How do you make a building “smart” when it wasn’t born digital? You start by organizing the “noise” you already have.
1. Migrate and Cleanse
The first step is a digital spring cleaning. Gather your paper manuals, Excel schedules, and maintenance records. Digitizing them is only half the battle; you must rename, tag, and remove duplicates so that the information is actually searchable.
2. Consolidate and Connect
Move your data into a single, secure platform. A “single source of truth” ensures that when a facility manager looks for a valve location or a warranty date, they aren’t looking at an outdated version of a spreadsheet.
3. Build an Asset Information Model (AIM)
Once the data is consolidated, you can build an Intelligent Asset Register. This is a living database that provides context and traceability.

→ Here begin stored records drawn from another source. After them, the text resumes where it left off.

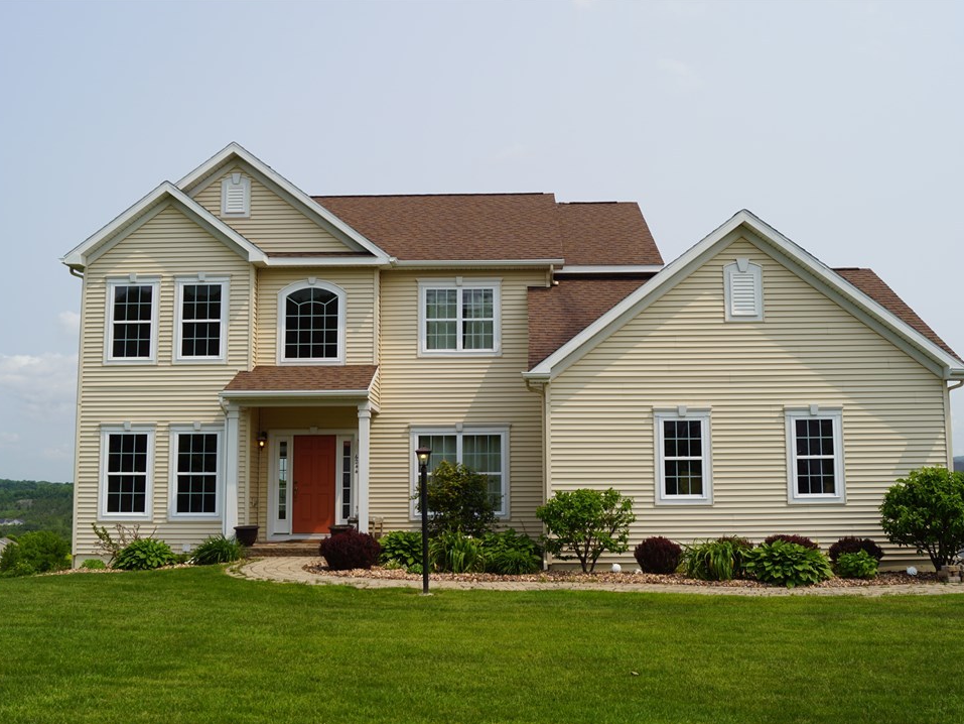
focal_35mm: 36
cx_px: 503
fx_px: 1003
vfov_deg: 39.7
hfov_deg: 51.3
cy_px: 361
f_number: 10
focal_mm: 22
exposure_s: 1/200
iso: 100
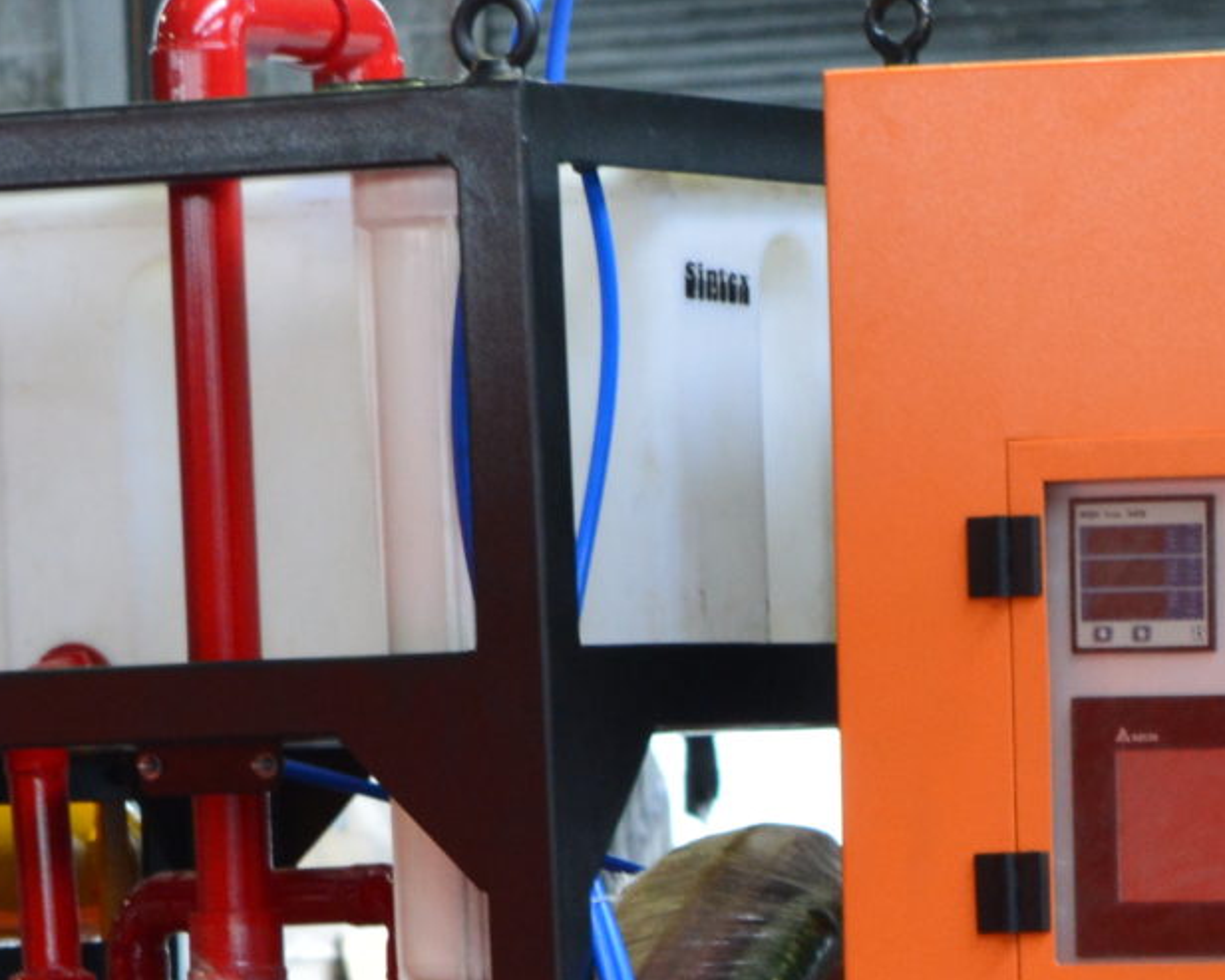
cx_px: 1273
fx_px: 11023
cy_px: 1550
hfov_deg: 6.3
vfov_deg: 5.0
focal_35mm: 304
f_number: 7.1
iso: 800
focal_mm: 52
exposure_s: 1/30
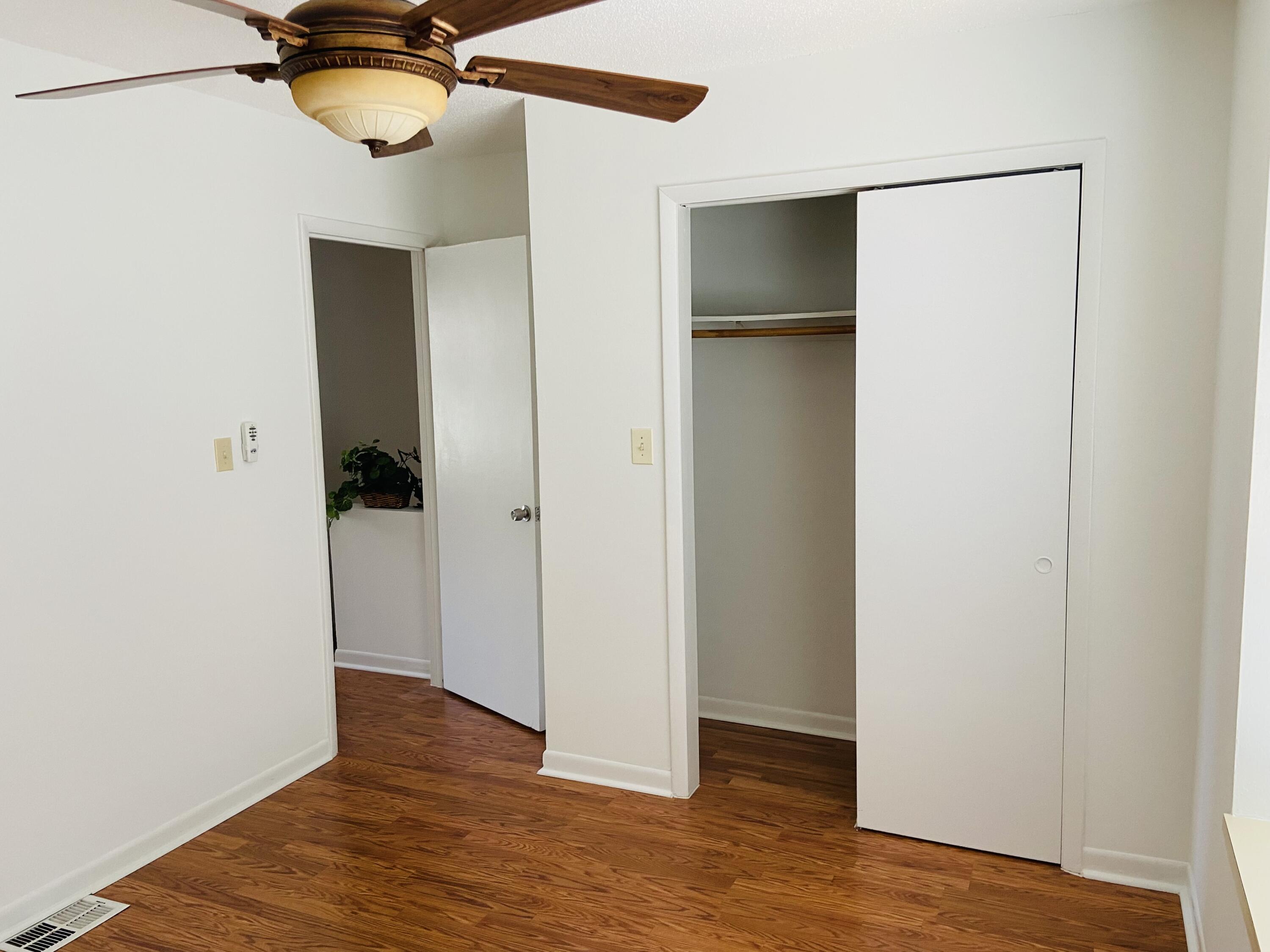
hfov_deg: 67.3
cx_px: 635
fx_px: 954
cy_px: 476
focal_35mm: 26
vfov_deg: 53.1
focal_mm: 4.25
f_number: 1.8
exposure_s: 1/75
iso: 125
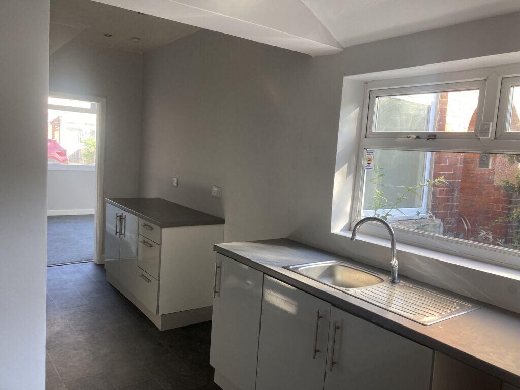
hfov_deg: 63.4
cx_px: 260
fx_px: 421
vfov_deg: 49.7
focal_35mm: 28
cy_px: 195
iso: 80
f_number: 1.8
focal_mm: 3.99
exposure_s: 1/108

It allows you to move from “What happened?” to “What will happen next?”
Pro Tip: You don’t need BIM for visual context. Point Cloud scans or 360-degree photo tours provide excellent spatial context for maintenance teams at a fraction of the cost of a full BIM model.
This pragmatic approach doesn’t ignore BIM; it simply reorders the priority. By building a foundation of structured data first, you can adopt BIM standards gradually. When the time comes for a major refurbishment or a system upgrade, you aren’t starting from scratch—you are simply plugging your rich, existing data into a new framework.
Smarter doesn’t have to mean newer. Legacy buildings have an enormous amount of untapped value hidden within their existing documentation. By focusing on a pragmatic data strategy rather than an “all-or-nothing” digital twin, estate managers can unlock proactive operations, meet sustainability goals, and bridge the gap between project delivery and long-term value.